Genetic Screening in First Trimester Of Pregnancy - All You Need To Know

Why Is NT/NB Scan And Dual Marker Important In Pregnancy?

The nuchal translucency scan is an ultrasound that may detect the risk of a number of chromosomal abnormalities. A nuchal translucency scan is a part of the ultrasound scan that most pregnant women have at around 12 weeks of pregnancy. The result of a nuchal translucency scan may tell you if your baby has a high or low risk of a chromosomal abnormality , examples of chromosomal abnormalities include trisomy 21(down syndrome), trisomy 18 (Edward syndrome) or trisomy 13 (patau syndrome). 

Increased thickness of the nuchal translucency might indicate a chromosomal abnormality but it doesn’t tell you that your baby definitely has or doesn’t have an abnormality. The result will tell you if your baby is at high risk or low risk of chromosomal abnormalities in comparison to the general population. 

The nuchal translucency scan is done between 11 to 14 weeks of pregnancy, usually the scan is done through abdomen.

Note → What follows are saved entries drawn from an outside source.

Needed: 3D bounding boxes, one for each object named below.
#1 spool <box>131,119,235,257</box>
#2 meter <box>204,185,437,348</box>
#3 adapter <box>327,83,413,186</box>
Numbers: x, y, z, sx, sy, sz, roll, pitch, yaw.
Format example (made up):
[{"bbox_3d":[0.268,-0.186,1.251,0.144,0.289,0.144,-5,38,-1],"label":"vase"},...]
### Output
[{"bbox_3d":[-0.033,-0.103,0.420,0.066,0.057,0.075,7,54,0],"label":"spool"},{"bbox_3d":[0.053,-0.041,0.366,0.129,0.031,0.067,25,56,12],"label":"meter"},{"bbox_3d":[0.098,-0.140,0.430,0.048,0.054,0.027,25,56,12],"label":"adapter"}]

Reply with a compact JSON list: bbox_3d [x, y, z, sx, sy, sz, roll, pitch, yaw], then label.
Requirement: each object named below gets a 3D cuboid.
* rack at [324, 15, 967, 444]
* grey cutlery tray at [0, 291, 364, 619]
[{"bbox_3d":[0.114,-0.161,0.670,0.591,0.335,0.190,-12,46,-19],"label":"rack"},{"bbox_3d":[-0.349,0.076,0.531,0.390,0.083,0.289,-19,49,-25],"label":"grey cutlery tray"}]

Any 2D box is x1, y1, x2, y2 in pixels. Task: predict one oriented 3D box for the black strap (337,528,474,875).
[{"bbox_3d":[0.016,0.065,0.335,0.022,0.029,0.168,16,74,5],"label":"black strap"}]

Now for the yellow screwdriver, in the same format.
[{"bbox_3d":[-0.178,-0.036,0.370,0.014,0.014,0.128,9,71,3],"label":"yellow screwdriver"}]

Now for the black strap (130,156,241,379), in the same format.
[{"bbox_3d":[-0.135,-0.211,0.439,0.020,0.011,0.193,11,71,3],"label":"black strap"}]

The results of the nuchal translucency scan will not be used alone to calculate the risk of a chromosomal abnormality. All your first trimester screening is combined to calculate your risk. The calculation is based on the mothers age, nuchal translucency measurement of your baby, the gestational age of the baby, blood test and the baby nasal bone . Even if you are classified as high risk remember your baby probably doesn’t have a chromosomal abnormality. This is a screening test and further more increase diagnostic tests are available. Diagnostic tests will confirm about chromosomal abnormality .

 

Dual Marker   

The double marker test also known as maternal serum screening is a part of a more comprehensive screening called the first trimester screening. It is not a definitive test instead its classified as predictive test which means its result report the likelihood of chromosomal abnormality. this tests screen for blood levels of free beta hcg and pregnancy associated plasma protein A (PAPP-A ). 

 

Timings of Double Marker Test?

Double marker test is generally done between 11 to 14 weeks. 

 

What To Expect When The Test Is Done ?

The double marker test is a simple blood test . Doctor will request a standard lab for conduction of this test. The report of the test is generally available within a week . 

 

What to Expect as a Result?

Standard result for a double marker test will be either screen negative (low risk) or screen positive (moderate or high risk). Low risk (screen negative) is considered as normal result and means that there is a low probability of your baby having chromosomal abnormality. Still a low risk result doesn’t always mean your baby won’t have an issue and it’s important to note that the first trimester screening only looks at markers of down syndrome, trisomy 13 and trisomy 18 – no other condition. If report comes as screen positive (moderate or high risk ) for abnormality you may be offered genetic councelling or further definitive test. Further definitive test can be non invasive like NIPT  (Non invasive prenatal test)or some invasive testing like amniocentesis or chorionic villous sampling, while some of these tests carry some risk to your pregnancy they provide a definitive result .

 

Double Marker vs NT/NB scan 

For the most accurate results, the double marker test (blood test) and NT scan (ultrasound) are used together in the first trimester screening. The information gathered from both the test is what gives the result of low, moderate or high risk of abnormalities. 

Thus ultrasound screening ( NT / NB ) + biochemical screening (dual marker test)and age related risk. they all are calculated together to produce your baby having potential risk of down syndrome, trisomy 13 or trisomy 18.

Most Important Point: Choose your lab as well as the person doing  NT Scans and genetic sonogram wisely. The efficacy of these tests is highly dependent on how careful and dedicated the person are  and standardization of laboratories for conduction of genetic test.